Pour la première fois en Turquie, le responsable d’un forum sur Internet vient d’être sanctionné par la justice. Caskun Ak, ancien employé du fournisseur d’accès Superonline, a été condamné le 27 mars 2001 à 40 mois de prison pour "moqueries et insultes envers les institutions" par un tribunal d’Istanbul. Son crime ? Ne pas avoir censuré un texte de 24 pages, qui regroupait des articles de presse et des rapports d’ONG, portant sur les violations des droits de l’homme "dans le Sud-Est" [en langage politiquement correct, le Kurdistan turc] alors qu’il assurait la modération du chat.
"Je porte plainte contre toi"
Ayant fait appel, Caskun Ak reste en liberté, mais se dit "très inquiet et surpris... Mon travail se limitait à vérifier que les propos injurieux ou les images pornographiques ne venaient pas polluer les forums. C’était la seule limite fixée par mon employeur." Aussi, le 26 mai 1999, lorsqu’un internaute envoie un document concernant des meurtres, des agressions et autres arrestations de militants politiques au Kurdistan, Caskun "jette un coup d’oeil sans rien trouver de répréhensible. C’était le sujet du forum à ce moment-là et les autres participants continuaient de discuter." Mal lui en prend. Un dénommé Can lui demande promptement de supprimer le message. Caskun n’obtempère pas. "Je porte plainte contre toi si tu ne fais pas ton travail", aurait alors écrit Can. Nouveau refus du modérateur. Can ("la vie") passe à l’acte. Et Caskun est convoqué par la police à la suite de quatre plaintes déposées par les ministères de l’Intérieur et de la Justice, le Parlement et l’...tat-major."Comment aurais-je pu me douter qu’on en arriverait là ? Quinze jours avant, j’avais supprimé un message provenant d’un groupe armé interdit et mon supérieur hiérarchique m’avait demandé la raison de cette décision !" Pourtant, ni son employeur, ni ses collègues ne soutiennent Caskun, qui est licencié sans motif après sa première audition chez le Procureur. Superonline appartient à un puissant groupe - la Cukurova Holding - qui se doit d’être en bon terme avec les autorités.

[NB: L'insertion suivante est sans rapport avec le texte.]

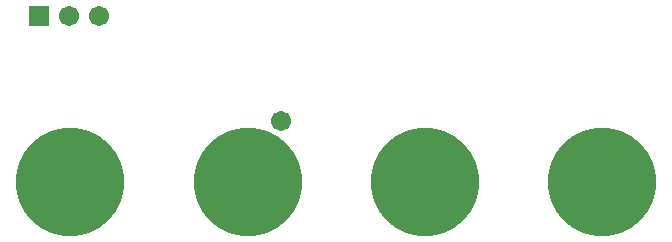
<source format=gbs>
G04*
G04 #@! TF.GenerationSoftware,Altium Limited,Altium Designer,21.0.8 (223)*
G04*
G04 Layer_Color=16711935*
%FSLAX25Y25*%
%MOIN*%
G70*
G04*
G04 #@! TF.SameCoordinates,8BDFEA7E-33B9-40F2-A198-A1E5764946FA*
G04*
G04*
G04 #@! TF.FilePolarity,Negative*
G04*
G01*
G75*
%ADD12C,0.06706*%
%ADD13R,0.06706X0.06706*%
%ADD14C,0.05131*%
%ADD23C,0.36233*%
D12*
X-18500Y10000D02*
D03*
X-79000Y45000D02*
D03*
X-89000D02*
D03*
D13*
X-99000D02*
D03*
D14*
X99110Y1000D02*
D03*
X78055D02*
D03*
Y-21866D02*
D03*
X99110D02*
D03*
X81610Y-3000D02*
D03*
X95110Y-2555D02*
D03*
X95555Y-17866D02*
D03*
X82055Y-18311D02*
D03*
X-36055D02*
D03*
X-22555Y-17866D02*
D03*
X-23000Y-2555D02*
D03*
X-36500Y-3000D02*
D03*
X-19000Y-21866D02*
D03*
X-40055D02*
D03*
Y1000D02*
D03*
X-19000D02*
D03*
D23*
X-29528Y-10433D02*
D03*
X-88583Y-10434D02*
D03*
X29508D02*
D03*
X88583Y-10433D02*
D03*
M02*

</source>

"Cette condamnation est la première d’une longue liste, remarque un juriste turc, fin observateur des libertés dans son pays. Caskun a été considéré comme le rédacteur en chef du site, ce qui explique la dureté de la sanction."
Le ministre de l’Intérieur a profité de l’affaire pour agiter l’épouvantail d’une loi d’encadrement de l’Internet. Pour lors, la justice turque découvre naïvement les problèmes liés à ce média. "Pendant deux heures, raconte Caskun, j’ai dû expliquer en quoi consistait mon travail à un juge qui ne comprenait rien. À la fin, il m’a même demandé si j’étais l’inventeur de l’Internet !"
Dans l’attente de la décision d’appel, Caskun Ak, 33 ans, a retrouvé un emploi. Il met la dernière touche au site Web d’une maison d’édition. Et jure qu’il veillera à ce qu’aucun texte susceptible de tomber sous le coup de la loi n’y soit jamais mis en ligne.